La requête a été communiquée au préfet du Calvados, qui n’a pas produit de mémoire.
Par une ordonnance du 23 avril 2025, la clôture de l’instruction a été fixée au 16 mai 2025.
Vu les autres pièces du dossier.
Vu :
— le code de l’entrée et du séjour des étrangers et du droit d’asile ;
— le code des relations entre le public et l’administration ;
— le code de justice administrative.
La présidente de la formation de jugement a dispensé le rapporteur public, sur sa proposition, de prononcer des conclusions à l’audience.
Les parties ont été régulièrement averties du jour de l’audience.
Ont été entendus au cours de l’audience publique :
— le rapport de Mme Absolon, première conseillère,
— et les observations de Me Bara Carré, avocate de M. A.
Considérant ce qui suit :
1. M. C A, ressortissant malien, a demandé le 13 février 2024 le renouvellement d’un titre de séjour en qualité de travailleur temporaire. Une décision implicite de rejet est née du silence gardé par l’administration sur sa demande. Par la présente requête, l’intéressé demande l’annulation de cette décision.

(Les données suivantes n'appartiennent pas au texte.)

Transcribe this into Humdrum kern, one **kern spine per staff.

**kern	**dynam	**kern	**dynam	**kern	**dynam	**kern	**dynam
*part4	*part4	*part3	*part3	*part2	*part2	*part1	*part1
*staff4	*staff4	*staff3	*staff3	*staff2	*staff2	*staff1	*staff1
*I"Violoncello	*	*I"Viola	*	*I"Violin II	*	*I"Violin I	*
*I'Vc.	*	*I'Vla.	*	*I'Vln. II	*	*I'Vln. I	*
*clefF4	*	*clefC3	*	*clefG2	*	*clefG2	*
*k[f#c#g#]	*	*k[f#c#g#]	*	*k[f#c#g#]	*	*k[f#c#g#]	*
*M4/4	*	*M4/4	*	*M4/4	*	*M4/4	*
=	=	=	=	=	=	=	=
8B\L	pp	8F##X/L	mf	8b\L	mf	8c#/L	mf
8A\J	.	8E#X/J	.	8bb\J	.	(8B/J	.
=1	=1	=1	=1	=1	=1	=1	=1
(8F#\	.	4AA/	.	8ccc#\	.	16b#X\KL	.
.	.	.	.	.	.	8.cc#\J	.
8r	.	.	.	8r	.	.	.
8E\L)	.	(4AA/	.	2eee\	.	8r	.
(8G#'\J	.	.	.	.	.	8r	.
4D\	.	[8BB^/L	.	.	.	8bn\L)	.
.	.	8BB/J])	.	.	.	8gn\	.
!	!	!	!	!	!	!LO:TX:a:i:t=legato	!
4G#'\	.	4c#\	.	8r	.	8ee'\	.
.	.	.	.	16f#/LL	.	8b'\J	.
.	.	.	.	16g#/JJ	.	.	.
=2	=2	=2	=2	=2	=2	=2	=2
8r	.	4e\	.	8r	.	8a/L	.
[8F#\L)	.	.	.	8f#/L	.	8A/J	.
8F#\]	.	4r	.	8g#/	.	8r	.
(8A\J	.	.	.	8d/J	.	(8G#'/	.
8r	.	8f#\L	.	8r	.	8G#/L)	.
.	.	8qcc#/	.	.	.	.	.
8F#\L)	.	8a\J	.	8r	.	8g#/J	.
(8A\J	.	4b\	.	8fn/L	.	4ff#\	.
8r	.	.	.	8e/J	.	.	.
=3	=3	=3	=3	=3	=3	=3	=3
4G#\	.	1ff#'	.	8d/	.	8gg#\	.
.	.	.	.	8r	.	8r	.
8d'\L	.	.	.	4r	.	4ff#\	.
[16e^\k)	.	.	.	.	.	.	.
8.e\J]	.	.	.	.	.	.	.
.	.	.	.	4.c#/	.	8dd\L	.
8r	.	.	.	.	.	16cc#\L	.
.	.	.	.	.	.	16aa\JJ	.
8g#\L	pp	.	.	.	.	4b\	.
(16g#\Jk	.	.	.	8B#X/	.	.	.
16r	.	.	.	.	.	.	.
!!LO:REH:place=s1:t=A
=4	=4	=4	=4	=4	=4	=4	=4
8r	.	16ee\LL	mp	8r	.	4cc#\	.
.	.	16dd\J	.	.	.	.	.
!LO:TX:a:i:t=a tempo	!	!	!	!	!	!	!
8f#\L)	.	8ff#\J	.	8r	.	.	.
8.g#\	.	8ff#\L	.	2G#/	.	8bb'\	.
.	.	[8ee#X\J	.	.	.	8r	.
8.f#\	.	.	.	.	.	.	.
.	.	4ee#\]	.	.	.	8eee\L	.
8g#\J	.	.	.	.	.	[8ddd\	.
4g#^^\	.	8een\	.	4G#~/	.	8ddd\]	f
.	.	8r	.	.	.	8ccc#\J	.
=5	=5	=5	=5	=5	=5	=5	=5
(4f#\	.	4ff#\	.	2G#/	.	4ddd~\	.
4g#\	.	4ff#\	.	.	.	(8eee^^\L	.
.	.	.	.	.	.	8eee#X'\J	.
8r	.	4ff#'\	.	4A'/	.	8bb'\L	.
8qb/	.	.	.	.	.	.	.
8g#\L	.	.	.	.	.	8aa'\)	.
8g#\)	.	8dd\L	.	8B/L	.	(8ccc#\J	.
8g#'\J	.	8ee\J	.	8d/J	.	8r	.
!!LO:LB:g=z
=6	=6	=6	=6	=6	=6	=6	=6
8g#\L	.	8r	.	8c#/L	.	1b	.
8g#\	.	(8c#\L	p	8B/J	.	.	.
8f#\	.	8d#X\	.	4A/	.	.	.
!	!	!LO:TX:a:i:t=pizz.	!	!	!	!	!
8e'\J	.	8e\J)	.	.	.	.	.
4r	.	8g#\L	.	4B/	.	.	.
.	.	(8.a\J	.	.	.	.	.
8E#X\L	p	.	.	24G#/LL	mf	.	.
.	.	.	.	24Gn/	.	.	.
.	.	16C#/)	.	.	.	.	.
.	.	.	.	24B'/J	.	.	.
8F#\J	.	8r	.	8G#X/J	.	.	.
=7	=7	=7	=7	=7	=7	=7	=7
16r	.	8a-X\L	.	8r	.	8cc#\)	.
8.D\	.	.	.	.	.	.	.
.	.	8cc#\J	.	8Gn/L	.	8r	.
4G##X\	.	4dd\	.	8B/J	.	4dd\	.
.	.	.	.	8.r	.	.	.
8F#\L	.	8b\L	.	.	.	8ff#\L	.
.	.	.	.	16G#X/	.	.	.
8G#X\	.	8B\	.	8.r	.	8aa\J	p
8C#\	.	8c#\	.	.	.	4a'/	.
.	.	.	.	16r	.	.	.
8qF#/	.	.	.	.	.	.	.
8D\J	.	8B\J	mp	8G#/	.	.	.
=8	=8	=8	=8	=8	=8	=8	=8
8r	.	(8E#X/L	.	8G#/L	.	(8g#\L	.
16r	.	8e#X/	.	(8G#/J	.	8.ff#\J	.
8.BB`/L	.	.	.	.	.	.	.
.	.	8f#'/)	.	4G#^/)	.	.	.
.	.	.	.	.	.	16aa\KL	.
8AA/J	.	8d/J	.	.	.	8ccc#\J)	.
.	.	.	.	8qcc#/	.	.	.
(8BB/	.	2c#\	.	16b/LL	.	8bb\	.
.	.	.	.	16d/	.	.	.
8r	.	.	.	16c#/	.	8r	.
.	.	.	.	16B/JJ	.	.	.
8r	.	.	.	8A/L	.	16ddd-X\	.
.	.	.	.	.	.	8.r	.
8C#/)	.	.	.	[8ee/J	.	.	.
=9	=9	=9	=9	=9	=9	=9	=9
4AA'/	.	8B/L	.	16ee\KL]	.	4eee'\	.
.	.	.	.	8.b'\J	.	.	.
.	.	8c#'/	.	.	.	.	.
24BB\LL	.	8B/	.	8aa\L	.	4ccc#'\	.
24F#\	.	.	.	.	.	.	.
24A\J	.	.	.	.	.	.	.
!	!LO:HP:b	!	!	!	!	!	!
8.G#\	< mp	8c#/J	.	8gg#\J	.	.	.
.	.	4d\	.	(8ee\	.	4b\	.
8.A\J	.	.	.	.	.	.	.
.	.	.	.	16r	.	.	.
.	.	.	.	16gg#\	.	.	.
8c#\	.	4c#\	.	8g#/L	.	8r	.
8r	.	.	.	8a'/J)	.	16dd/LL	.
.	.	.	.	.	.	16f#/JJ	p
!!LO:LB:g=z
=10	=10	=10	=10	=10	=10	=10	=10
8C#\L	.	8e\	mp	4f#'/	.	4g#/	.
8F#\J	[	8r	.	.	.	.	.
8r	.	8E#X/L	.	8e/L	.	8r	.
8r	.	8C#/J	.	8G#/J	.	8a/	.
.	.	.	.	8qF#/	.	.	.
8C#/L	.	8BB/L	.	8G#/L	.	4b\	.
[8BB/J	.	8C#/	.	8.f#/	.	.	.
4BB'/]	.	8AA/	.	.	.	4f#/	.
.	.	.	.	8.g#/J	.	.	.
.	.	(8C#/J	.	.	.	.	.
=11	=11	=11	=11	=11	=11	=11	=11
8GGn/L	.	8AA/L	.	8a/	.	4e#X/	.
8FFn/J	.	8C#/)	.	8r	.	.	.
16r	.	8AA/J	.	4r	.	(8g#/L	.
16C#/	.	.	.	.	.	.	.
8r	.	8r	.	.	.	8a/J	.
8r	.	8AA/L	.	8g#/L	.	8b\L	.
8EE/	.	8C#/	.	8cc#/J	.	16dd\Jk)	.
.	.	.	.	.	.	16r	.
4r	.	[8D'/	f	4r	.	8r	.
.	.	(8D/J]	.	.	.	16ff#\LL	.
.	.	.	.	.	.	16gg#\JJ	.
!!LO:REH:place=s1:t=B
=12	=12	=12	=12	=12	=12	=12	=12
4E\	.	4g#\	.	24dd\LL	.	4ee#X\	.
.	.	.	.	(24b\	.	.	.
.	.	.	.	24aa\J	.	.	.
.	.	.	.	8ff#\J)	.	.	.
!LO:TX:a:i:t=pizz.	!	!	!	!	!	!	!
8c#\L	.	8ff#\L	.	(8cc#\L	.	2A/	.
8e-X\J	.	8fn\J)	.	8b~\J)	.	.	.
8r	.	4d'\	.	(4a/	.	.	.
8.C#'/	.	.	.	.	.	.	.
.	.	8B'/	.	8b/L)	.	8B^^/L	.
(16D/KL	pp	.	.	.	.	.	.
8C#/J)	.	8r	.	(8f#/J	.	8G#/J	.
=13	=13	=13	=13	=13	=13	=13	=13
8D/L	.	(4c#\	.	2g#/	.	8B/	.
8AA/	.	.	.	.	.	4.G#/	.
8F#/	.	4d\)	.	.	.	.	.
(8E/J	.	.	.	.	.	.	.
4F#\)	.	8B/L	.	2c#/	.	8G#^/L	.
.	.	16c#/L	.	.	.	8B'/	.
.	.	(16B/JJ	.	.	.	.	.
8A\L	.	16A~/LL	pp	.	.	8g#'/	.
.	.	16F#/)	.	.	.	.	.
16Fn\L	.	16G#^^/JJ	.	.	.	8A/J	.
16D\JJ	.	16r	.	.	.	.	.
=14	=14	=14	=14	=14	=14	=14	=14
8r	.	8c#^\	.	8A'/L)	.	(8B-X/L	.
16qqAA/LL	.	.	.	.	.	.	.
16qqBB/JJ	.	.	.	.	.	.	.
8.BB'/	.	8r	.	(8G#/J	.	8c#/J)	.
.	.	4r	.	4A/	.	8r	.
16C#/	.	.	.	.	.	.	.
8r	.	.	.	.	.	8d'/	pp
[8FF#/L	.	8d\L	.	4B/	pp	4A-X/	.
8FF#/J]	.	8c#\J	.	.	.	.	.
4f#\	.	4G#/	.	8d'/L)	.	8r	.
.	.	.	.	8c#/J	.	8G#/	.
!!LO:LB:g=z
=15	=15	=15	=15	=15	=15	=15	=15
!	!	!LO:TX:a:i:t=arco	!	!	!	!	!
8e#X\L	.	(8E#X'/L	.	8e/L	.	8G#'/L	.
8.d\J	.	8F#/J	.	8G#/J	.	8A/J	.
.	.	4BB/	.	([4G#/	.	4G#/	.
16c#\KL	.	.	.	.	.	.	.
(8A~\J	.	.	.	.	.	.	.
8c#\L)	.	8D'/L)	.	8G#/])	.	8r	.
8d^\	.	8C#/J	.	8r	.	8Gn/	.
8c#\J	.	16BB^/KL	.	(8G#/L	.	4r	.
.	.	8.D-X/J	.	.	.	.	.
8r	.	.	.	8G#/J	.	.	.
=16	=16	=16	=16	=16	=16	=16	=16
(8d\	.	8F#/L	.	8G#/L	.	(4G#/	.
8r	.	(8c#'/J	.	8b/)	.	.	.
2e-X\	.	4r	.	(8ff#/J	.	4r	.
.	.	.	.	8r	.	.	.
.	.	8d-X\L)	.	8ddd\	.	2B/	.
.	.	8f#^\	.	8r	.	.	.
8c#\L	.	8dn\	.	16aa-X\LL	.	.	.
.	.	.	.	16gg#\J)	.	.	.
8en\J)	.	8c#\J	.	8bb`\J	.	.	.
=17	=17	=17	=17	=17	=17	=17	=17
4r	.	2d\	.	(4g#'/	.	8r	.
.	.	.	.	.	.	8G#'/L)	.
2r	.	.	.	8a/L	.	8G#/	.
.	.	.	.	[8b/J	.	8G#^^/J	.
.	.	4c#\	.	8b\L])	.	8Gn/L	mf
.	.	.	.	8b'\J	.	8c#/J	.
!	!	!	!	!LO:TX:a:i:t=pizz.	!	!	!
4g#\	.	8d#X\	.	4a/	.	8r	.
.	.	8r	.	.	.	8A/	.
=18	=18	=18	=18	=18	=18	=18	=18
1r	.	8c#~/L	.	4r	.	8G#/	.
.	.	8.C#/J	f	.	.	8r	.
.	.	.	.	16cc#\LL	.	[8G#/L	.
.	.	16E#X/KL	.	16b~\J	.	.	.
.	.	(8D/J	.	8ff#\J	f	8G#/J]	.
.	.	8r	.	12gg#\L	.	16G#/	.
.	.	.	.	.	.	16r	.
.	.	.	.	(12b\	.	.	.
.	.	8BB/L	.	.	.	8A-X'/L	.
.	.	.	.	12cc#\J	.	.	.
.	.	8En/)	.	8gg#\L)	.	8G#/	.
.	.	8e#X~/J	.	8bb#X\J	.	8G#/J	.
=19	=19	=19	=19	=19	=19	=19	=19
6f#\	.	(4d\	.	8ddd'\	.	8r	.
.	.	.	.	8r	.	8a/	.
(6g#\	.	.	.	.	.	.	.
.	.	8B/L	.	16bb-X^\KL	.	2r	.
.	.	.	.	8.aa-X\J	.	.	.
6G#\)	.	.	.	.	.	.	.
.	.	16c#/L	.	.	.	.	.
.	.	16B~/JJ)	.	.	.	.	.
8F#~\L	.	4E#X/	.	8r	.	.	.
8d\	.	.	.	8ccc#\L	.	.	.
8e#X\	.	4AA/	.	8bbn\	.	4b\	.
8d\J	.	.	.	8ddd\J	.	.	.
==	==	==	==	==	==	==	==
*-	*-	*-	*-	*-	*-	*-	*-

Sur les conclusions à fin d’annulation :
2. Aux termes de l’article L. 211-2 du code des relations entre le public et l’administration : « Les personnes physiques ou morales ont le droit d’être informées sans délai des motifs des décisions administratives individuelles défavorables qui les concernent. / A cet effet, doivent être motivées les décisions qui : / 1° Restreignent l’exercice des libertés publiques ou, de manière générale, constituent une mesure de police () 6° Refusent un avantage dont l’attribution constitue un droit pour les personnes qui remplissent les conditions légales pour l’obtenir () ». En outre, aux termes de l’article L. 232-4 de ce code : « Une décision implicite intervenue dans les cas où la décision explicite aurait dû être motivée n’est pas illégale du seul fait qu’elle n’est pas assortie de cette motivation. / Toutefois, à la demande de l’intéressé, formulée dans les délais du recours contentieux, les motifs de toute décision implicite de rejet devront lui être communiqués dans le mois suivant cette demande. Dans ce cas, le délai du recours contentieux contre ladite décision est prorogé jusqu’à l’expiration de deux mois suivant le jour où les motifs lui auront été communiqués. ».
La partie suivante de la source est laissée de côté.